Sunday, May 9, 2010
Bugatti Veyron review
When you're ripping along at 253 mph, your mind is not drifting aimlessly. Your senses are cranked up to full volume to detect any hint of impending catastrophe in the maelstrom of wind rush, tire thrum, mechanical thrash, and exhaust roar that surrounds you.
Is that slight shift in the whistling wind caused by a body panel coming loose? Does that vague vibration signal a tire starting to delaminate? Does that subtle new mechanical whine presage a failing bearing that's about to lock up the powertrain?
No such problem developed on the Bugatti Veyron 16.4, because it is not a half-baked aftermarket or boutique road burner. It is a production car developed and tested to the standards of Volkswagen, Bugatti's parent company. With a top speed of 253 mph, it is also the fastest production car ever built.
Production, of course, is a relative term. In the case of the Veyron, Bugatti plans to build only about 50 cars a year at a price of €1 million, which is about $1,250,000 as this is written. To this rarefied market Bugatti has brought an unusual level of sophistication and engineering necessitated by the promise of 1001 metric horsepower (or 987 American horses) and a top speed of 252 mph, a pledge from former VW boss Ferdinand Piëch when he unveiled the production-intent Veyron at the 2001 Geneva auto show.
Achieving 1000 horsepower in a racing engine is one thing, but to do so in a reliable, refined, durable, and emissions-legal configuration is much harder. The energizer in the Veyron is a WR16 displacing 7998cc and turbocharged with 15.8 psi of boost. You can think of it as two Passat WR8 engines put together and pumped up by four turbos.
But the Bugatti engine has more cylinders, more displacement, more power per liter, and more output overall than any other engine in the WR family tree. When I ask Bugatti development boss Wolfgang Schreiber to explain how the same engine can be rated at 1001 SAE net horsepower at 6000 rpm for the U.S. but only 987 horsepower (1001 PS) for Europe, he laughs, saying, "The production engines are all putting out between 1020 and 1040 PS—enough to cover both promises."
The engine's torque peak is equally mighty at 922 pound-feet, developed between 2200 and 5500 rpm. The four small turbos minimize throttle lag, and the 9.3:1 compression ratio ensures reasonable torque even before boost develops.

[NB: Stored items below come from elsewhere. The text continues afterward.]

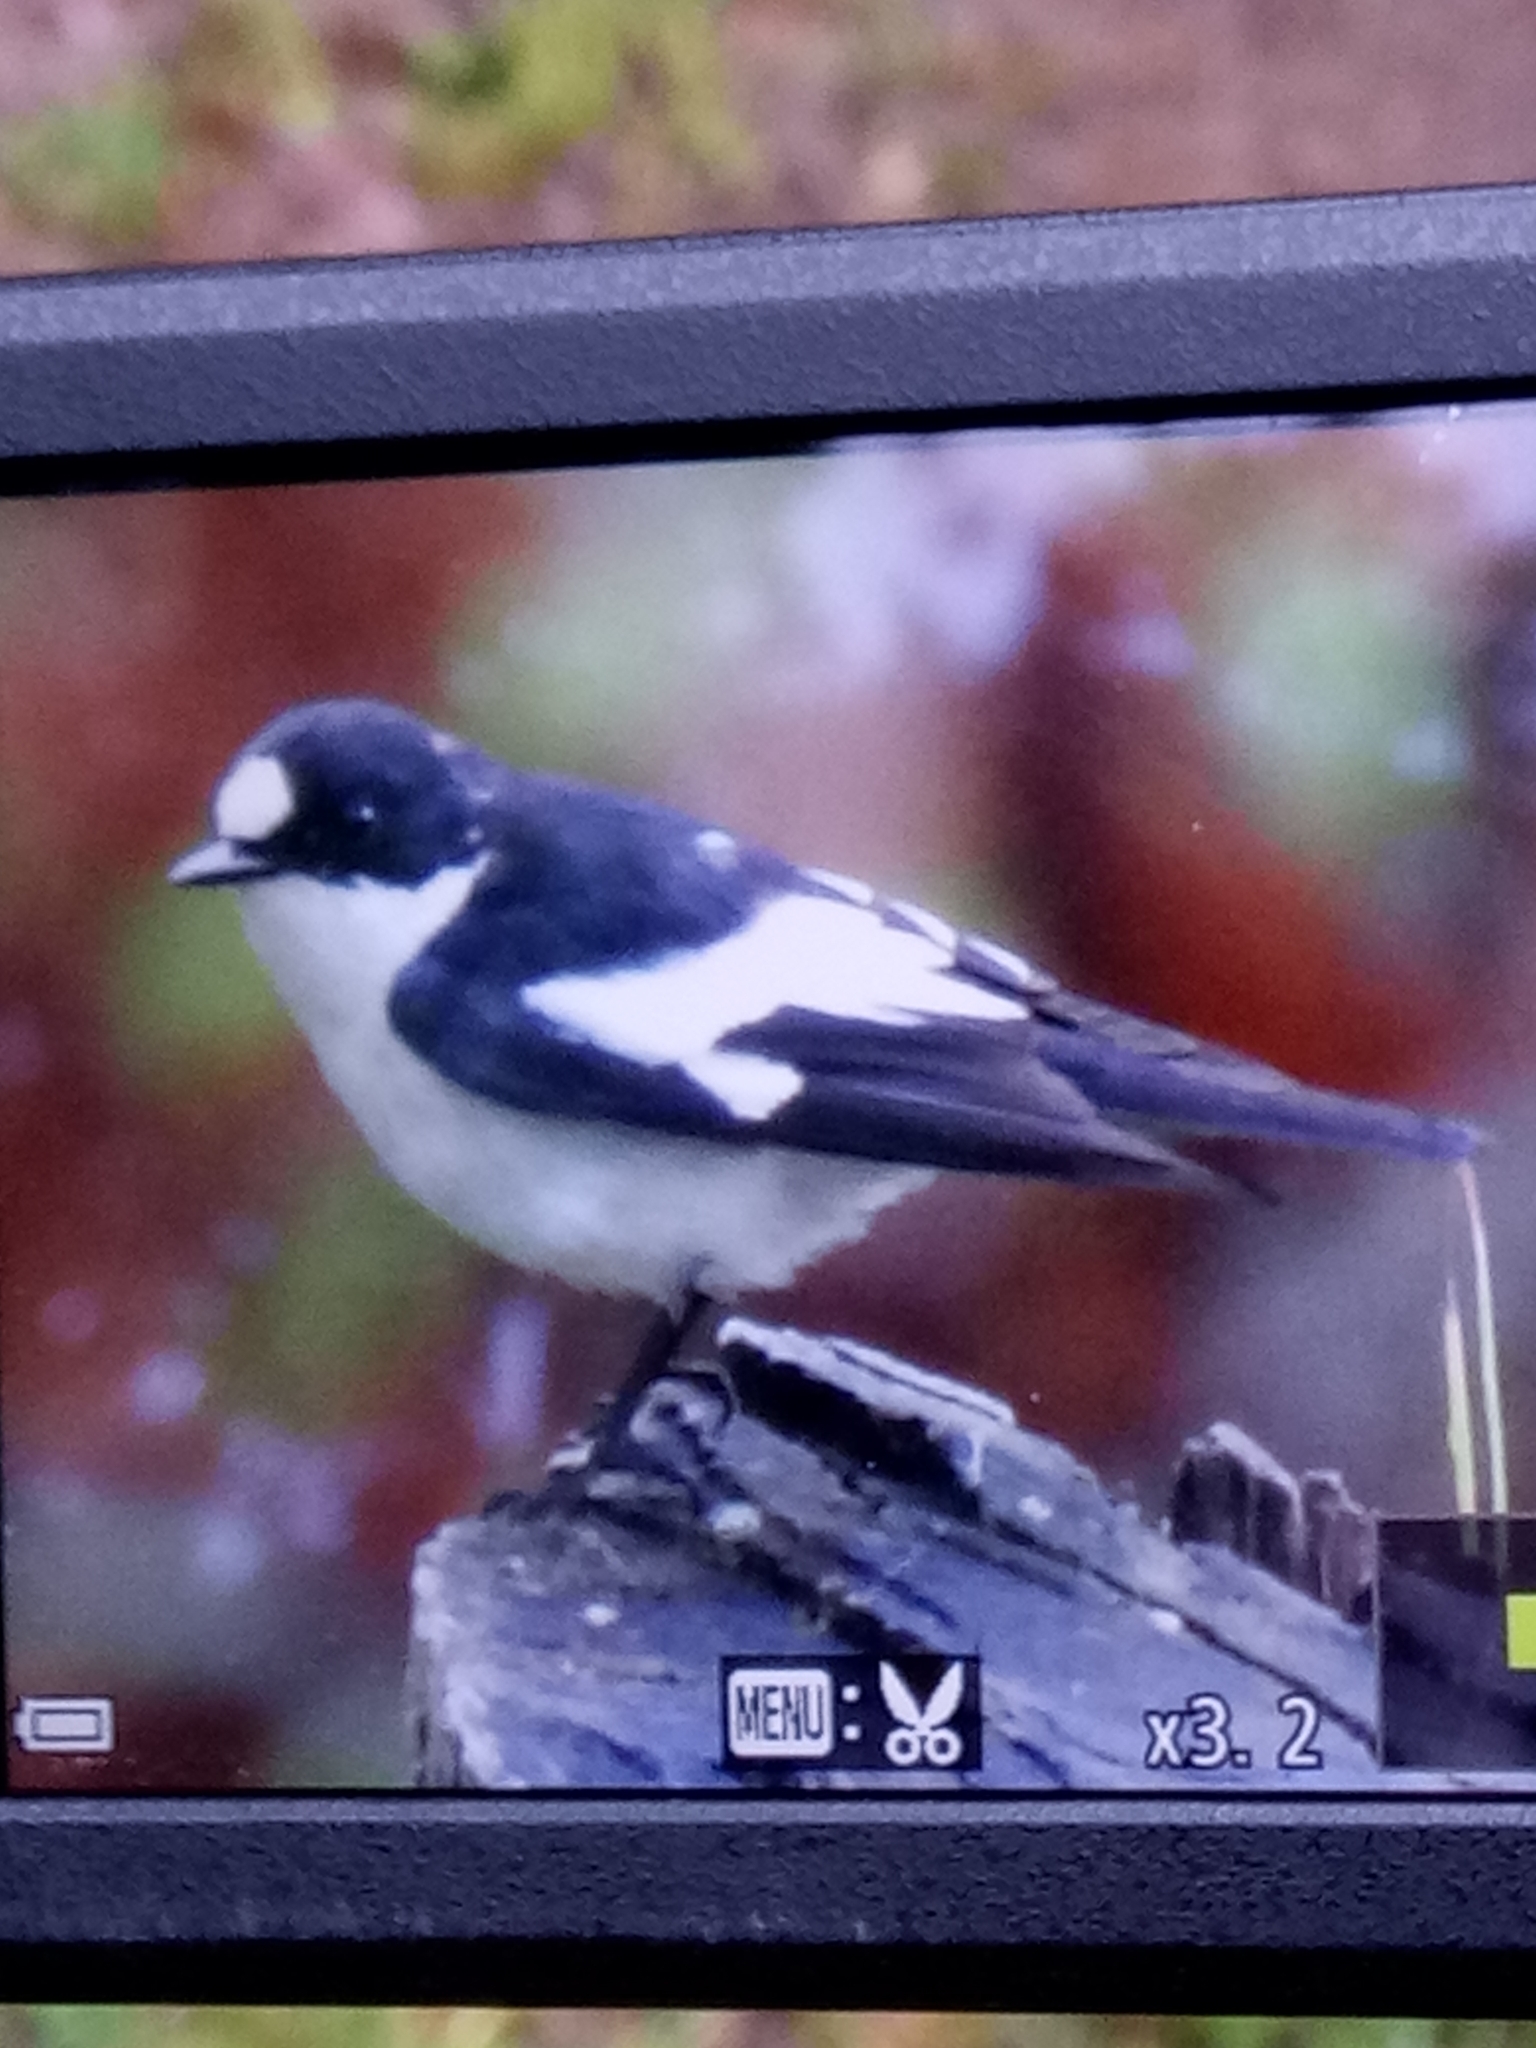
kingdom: Animalia
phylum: Chordata
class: Aves
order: Passeriformes
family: Muscicapidae
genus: Ficedula
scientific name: Ficedula speculigera
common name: Atlas pied flycatcher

All that twist required a dedicated transmission. The Veyron gets a King Kong seven-speed version of VW's twin-clutch gearbox, called DSG. Like the DSG available in the Audi TT, it operates with an automatic mode or a full manual mode via paddle shifters. Because gearchanges occur with one clutch disengaging as the other engages, shifts are uniformly smooth and swift.
With about as much engine output as two Corvette Z06 V-8s, it's no surprise that Bugatti engineers decided to go with all-wheel drive. We don't have many details about the driveline, but the front-to-rear torque split is automatically adjusted to suit dynamic conditions and can range from 100 to 0 percent at either end.
An engine—particularly a turbocharged one—that develops four-digit power throws off more heat than a dozen pizza ovens. Consequently, in the nose of the Veyron are three coolant radiators, one heat exchanger for the twin air-to-liquid intercoolers, and two air-conditioning condensers. There are also transmission and differential oil coolers on the right side and a large engine-oil cooler in the left-side air intake. To help heat escape from the engine compartment, the big WR16 sits in the open, enclosed by no cover of any kind. This powertrain propels the 4300-pound Veyron as effortlessly and gracefully as Tiger Woods belts a 300-yard drive.